Mais l’œuvre de Charles Richet ne se résume pas à ces travaux ! Il s’intéressa aussi à la  psychologie, qui constituait d’après lui le chapitre le plus compliqué et le moins développé de la physiologie. De la psychologie, il glissa petit à petit vers la métapsychie, domaine qu’il théorisa en 1922 dans son Traité de métapsychique. Il participa ainsi à la fondation des Annales des Sciences Psychiques en 1891 avec le docteur Dariex, puis quelques années plus tard à celle de l’Institut de Métapsychique.

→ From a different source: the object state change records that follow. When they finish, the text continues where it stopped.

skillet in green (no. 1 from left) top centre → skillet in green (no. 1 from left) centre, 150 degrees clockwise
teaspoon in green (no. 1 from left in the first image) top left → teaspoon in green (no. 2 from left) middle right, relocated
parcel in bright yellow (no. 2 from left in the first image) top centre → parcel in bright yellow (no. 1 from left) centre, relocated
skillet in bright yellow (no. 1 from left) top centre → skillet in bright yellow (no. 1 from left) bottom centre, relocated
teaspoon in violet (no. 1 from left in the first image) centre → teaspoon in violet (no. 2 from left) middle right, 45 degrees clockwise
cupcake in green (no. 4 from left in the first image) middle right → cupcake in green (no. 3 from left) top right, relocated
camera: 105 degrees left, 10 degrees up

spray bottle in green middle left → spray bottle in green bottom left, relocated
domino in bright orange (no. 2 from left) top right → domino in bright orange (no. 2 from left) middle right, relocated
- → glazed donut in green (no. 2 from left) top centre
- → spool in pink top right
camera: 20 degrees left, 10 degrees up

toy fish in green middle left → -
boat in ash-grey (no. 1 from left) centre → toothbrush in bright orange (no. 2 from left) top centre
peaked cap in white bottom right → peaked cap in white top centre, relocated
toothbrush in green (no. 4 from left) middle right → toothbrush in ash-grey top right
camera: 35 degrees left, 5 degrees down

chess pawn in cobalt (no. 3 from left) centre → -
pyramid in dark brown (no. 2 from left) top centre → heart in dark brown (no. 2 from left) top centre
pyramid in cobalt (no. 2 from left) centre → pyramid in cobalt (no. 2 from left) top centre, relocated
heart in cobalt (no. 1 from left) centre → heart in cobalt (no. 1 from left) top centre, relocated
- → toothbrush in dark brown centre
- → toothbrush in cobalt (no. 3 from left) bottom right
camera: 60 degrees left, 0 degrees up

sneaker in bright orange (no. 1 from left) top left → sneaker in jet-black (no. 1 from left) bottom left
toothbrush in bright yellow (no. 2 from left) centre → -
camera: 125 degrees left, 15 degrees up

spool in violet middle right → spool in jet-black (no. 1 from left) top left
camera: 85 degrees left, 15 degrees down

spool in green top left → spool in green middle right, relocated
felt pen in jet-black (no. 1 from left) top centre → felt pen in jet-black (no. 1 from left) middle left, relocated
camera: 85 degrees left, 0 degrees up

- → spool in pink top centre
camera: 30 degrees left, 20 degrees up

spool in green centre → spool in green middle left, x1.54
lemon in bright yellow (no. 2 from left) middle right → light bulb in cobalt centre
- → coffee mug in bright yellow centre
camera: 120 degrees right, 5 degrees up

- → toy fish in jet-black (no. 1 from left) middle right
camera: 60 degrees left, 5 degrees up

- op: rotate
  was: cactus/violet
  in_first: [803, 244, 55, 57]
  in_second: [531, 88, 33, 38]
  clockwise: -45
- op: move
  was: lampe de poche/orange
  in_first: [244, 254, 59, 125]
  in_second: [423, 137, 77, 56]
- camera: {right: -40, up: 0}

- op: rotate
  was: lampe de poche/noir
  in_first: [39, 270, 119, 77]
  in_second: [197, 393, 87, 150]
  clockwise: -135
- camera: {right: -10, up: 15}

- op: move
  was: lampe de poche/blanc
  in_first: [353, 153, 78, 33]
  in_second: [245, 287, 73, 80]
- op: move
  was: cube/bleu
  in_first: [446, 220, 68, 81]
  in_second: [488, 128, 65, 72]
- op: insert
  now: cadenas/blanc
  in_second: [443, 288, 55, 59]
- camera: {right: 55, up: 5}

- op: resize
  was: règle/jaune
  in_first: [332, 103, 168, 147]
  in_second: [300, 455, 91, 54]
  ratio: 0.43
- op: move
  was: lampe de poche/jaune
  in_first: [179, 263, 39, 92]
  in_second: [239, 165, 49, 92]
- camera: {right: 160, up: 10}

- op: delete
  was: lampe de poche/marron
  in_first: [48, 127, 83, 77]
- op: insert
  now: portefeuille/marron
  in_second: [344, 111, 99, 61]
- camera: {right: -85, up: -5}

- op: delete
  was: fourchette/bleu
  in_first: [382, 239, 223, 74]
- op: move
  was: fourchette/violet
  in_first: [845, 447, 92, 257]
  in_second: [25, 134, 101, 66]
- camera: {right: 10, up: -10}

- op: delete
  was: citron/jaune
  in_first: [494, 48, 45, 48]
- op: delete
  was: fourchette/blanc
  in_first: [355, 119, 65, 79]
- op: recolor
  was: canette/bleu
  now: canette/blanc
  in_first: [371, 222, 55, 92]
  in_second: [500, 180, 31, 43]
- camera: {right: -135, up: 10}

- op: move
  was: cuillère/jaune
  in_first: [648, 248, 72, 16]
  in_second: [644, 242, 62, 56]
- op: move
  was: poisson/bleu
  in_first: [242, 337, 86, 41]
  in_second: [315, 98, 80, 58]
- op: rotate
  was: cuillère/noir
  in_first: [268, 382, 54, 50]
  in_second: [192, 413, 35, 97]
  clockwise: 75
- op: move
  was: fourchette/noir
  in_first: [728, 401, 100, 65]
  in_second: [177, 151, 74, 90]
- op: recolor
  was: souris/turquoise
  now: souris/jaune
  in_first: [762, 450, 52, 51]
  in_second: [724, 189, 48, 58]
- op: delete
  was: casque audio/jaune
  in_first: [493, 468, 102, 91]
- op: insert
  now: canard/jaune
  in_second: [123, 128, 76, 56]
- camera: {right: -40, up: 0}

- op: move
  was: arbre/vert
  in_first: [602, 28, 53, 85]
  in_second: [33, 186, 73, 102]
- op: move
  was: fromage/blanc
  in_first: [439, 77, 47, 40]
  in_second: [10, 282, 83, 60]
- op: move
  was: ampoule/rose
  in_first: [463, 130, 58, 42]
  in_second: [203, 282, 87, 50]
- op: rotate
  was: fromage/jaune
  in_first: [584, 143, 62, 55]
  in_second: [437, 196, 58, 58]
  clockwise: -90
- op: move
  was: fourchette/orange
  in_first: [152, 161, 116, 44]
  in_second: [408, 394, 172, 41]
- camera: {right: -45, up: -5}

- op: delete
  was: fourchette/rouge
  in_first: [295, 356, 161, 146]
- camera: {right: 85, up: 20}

Pacifiste convaincu, à l’esprit militant (Les guerres et la paix : étude sur l'arbitrage international, paru en 1905, L'illusion patriotique en 1925), il écrivit également en 1917 un petit recueil dédié aux femmes, Ce que toute femme doit savoir : conférences faites à la Croix-Rouge, leur inculquant quelques connaissances physiologiques de base. Mais son pacifisme s’associait à des convictions eugénistes fortes : son ouvrage La sélection humaine, aujourd'hui plus encore qu'hier, choque par la violence des propos tenus. Membre fondateur de la Société française d'eugénique en janvier 1913, Charles Richet proposait l'apartheid sexuel, la destruction des défectueux et la castration des mauvais reproducteurs…

Il s’attacha finalement dans Au secours, son dernier livre publié en 1935, à poser un regard scientifique sur les évènements contemporains, démarche qu'il avait initiée dans ses Souvenirs d'un physiologiste : « A mon vieil âge,  je reviens à mon point de départ. Tout jeune, j’ai eu le culte de la science de la vie, et voici qu’en finissant mes jours, j’ai le culte de cette même science. Mais je la comprends d’une manière plus vaste que quand j’ai commencé. La science de la vie se confond avec la science de la pensée, et j’entrevois pour l’avenir de magnifiques horizons. »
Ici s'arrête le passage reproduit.